Mindful Acceptance

By Amarachukwu Okpunobi

When uncertainties come your way, you either stand to brace up and see what the future holds or you lay down, drenched in thoughts and pity for yourself. Nobody prays for these things to happen, but this is the certainty of life, no one knows tomorrow.

This alone should awaken our consciousness of how we live, what we say, who we say them to, how we act, what we do and what we don’t do. Sometimes, we lose this consciousness and  do the things, or even say the words we end up thinking and hurting ourselves with.

But one thing is sure, there is another day, another chance, another moment, another purpose and even another time.
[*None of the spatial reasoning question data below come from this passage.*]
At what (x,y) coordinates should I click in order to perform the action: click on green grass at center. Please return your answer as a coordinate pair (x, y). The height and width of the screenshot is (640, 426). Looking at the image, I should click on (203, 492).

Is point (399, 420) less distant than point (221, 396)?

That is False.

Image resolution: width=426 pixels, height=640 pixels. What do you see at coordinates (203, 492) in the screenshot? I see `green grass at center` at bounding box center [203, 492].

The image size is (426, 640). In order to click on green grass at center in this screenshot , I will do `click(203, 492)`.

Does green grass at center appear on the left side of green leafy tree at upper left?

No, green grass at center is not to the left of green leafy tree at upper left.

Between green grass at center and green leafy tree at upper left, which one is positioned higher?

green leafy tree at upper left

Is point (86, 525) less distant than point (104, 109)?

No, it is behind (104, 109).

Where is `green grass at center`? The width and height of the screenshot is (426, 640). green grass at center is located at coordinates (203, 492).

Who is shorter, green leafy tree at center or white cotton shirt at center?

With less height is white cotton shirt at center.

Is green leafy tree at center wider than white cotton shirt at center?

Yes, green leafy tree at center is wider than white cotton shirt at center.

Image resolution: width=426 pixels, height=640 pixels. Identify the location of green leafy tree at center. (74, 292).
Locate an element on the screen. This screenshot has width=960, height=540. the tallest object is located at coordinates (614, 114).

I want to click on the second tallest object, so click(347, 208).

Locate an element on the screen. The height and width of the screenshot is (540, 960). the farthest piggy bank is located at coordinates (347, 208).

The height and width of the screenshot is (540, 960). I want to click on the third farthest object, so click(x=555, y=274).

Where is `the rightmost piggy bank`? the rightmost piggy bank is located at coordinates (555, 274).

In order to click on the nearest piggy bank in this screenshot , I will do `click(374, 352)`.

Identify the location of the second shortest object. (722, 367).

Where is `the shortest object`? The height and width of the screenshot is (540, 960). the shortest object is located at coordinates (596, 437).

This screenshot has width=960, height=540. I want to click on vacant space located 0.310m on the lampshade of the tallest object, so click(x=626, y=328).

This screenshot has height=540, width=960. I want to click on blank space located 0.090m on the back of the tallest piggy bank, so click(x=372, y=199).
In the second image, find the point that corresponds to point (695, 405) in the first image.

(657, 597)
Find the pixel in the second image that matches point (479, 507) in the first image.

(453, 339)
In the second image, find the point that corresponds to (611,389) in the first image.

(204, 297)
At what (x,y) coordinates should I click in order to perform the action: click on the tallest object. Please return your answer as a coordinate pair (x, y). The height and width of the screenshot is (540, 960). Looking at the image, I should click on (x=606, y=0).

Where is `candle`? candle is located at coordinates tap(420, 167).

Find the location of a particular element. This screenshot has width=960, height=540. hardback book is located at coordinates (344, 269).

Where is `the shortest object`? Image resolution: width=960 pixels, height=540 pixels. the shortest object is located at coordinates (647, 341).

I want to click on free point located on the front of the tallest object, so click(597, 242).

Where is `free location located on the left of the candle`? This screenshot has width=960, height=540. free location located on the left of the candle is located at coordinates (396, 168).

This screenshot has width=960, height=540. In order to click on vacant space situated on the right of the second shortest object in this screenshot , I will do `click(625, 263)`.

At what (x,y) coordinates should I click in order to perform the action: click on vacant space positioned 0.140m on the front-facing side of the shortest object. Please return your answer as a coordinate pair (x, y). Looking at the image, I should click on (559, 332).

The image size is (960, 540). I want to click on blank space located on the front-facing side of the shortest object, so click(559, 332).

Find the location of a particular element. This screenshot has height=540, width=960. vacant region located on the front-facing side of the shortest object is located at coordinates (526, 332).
Hence, no matter what we have done, said or didn’t say, we have to mindfully accept that this is what we have done or these are the words we have spoken.

In this edition, Sylvia Clarke, shares with us her idealolgy of mindful acceptance. Read on…

Someone once said to me, if you are fighting yourself about something that happened in the past, who will win and who will lose – you or you? So which way do you go, how do you manouevre yourself through this kind of sticky patch?

I’ve recently been struggling with events at a family funeral a week or so ago, re-running the things I said or did not say and what was said or not said to me in return. Family is often a complicated institution and especially at events like this when some people treat it like a social and others like a deep ritual celebration of someone’s life.

We all do this and we all ought to understand that this is a pointless exercise since you cannot change what happened. Endless attempts to re-write the events and create different outcomes are as pointless and futile an activity than any other I can think of. What happened is what happened and all we can do is to move on.

From experience there is only one point in exploring what did happen and that is to learn from it. Otherwise, it is simply history, not worth worrying about.

If we are exploring it to understand why we are not satisfied with the outcomes, to consider how we might behave differently ourselves the next time, how we felt about certain things, or to record, perhaps, where we are in the particular circumstances we are reflecting over, then that is constructive and healthy and positive. That is the value of history, the point of reflections.

But if we are stuck in ruminations, attempting to create different outcomes and using self punishment or judgements, we are doing harm to ourselves, even if in our own mind we are seeking to blame those others. It may not have gone your way but it may be that you also did the best you could with the circumstances. You cannot control how others behave or respond, it may not have gone as you expected or hoped for, but what happened is what happened. It is now history. There is nothing more to say or do, apart from learn from it.

This is the point of acceptance. This place of recognition that what is done is done and that is that. Move on. Think of the present, be in the present.

Easier said than done sometimes. I find my danger times are when I wake up in the middle of the night, with full-steam ahead concentrated thought trains about this very topic. I thought I had successfully let it go and been present all day but in the middle of the night it has woken me and says “Come on, look at this thing in more depth right now!” WHY?

Does this mean I hadn’t really let it go, or is it an echo that is worrisome and nothing more? I think partly both. I often think I have come to contentment over something and then find it is rankling once more on another level.

If this happens, I bring my attention to this memory and briefly scan it once more. Is there anything new to be learned, is there anything more I need to do? And when I ask myself these questions, I usually find that I still need to do a little more acceptance work on it.

I find that I may have wanted to con myself into thinking it was done and dusted for me but perhaps it wasn’t. I find that my initial acceptance was slightly avoidance, slightly judgemental, not quite letting go with acceptance. Not yet — not quite yet. A work in progress.

Acceptance means you have truly let it go with active compassion. You have recognised that you and the others party or parties have all done your best in the circumstances, with what you both know, that what you both knew might not be so wonderful as you would like but in that given moment you did your best. Now you need to stop judging that best as less than worthy.

This is the place of acceptance, and hopefully the final letting go. In my case as mentioned above, it is a situation unlikely to reconstruct itself for some time. Everyone involved will be someone else by then, though some move on and others don’t. But I will have that is for certain. I will have openly gleaned every piece of learning I can from it, including not to ruminate overly. Life happens. It is how you deal with it that matters, and mindful aceptance has shown itself to be the only real way for me.